I still haven't seen a single person who actually cares about the environment and has willingly made significant sacrifices for it, who clamors about the environmental cost of AI. Every time I see someone do it it's someone who never cared about this before, and still doesn't really. Who buys plenty of new clothes and furniture, loves a good burger, has the latest iPhone, flies 4 times per year.

Maybe you're the unicorn in which case fair enough, you've earned the right to feel disgusted.

Or nostalgia for simpler times
That as well. But everyone reading GP’s posts knows in their bones that it’s unsustainable. It’s economically unsustainable and environmentally unsustainable, and in that context it strikes me as pure hoarding behaviour.
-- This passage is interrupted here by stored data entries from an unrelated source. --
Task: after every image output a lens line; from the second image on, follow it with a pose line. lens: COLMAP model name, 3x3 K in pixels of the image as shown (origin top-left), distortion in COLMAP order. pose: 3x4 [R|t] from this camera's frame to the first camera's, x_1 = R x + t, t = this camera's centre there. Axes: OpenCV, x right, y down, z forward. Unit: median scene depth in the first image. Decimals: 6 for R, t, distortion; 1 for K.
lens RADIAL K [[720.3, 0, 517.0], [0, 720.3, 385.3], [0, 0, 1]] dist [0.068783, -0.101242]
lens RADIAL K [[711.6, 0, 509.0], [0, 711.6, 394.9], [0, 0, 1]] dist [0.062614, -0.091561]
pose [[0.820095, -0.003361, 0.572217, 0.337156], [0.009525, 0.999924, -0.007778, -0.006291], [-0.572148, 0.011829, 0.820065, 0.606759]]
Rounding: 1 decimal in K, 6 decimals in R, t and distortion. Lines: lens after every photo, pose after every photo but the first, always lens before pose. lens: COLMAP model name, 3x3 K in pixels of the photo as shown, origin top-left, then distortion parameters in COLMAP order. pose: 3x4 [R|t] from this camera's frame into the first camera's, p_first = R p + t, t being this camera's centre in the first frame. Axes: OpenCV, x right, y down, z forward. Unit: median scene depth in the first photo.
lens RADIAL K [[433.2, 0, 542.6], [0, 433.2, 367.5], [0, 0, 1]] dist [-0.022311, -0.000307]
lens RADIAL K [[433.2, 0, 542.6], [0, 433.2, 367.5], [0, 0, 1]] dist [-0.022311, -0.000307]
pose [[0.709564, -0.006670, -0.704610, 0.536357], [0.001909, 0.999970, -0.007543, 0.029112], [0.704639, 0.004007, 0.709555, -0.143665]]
Taking as much as they can for themselves before the house of cards crashes down.

I have no sympathy for OpenAI or Anthropic as corporations, but if these are the new tools of the trade, then platform abuse like GP is bragging about serves only to destroy the livelihoods of the rest of us who are content to use our fair share.

There’s no such thing as a free lunch, and the bill always comes at the end.

I mostly hate it because the token crunch is now coming for us regular users because of people like this. A few people always ruin it for the rest of us.
> (might do an announcement in coming weeks).

Don't be surprised if/when people ignore your AI slop

...what? what kind of a task are you running?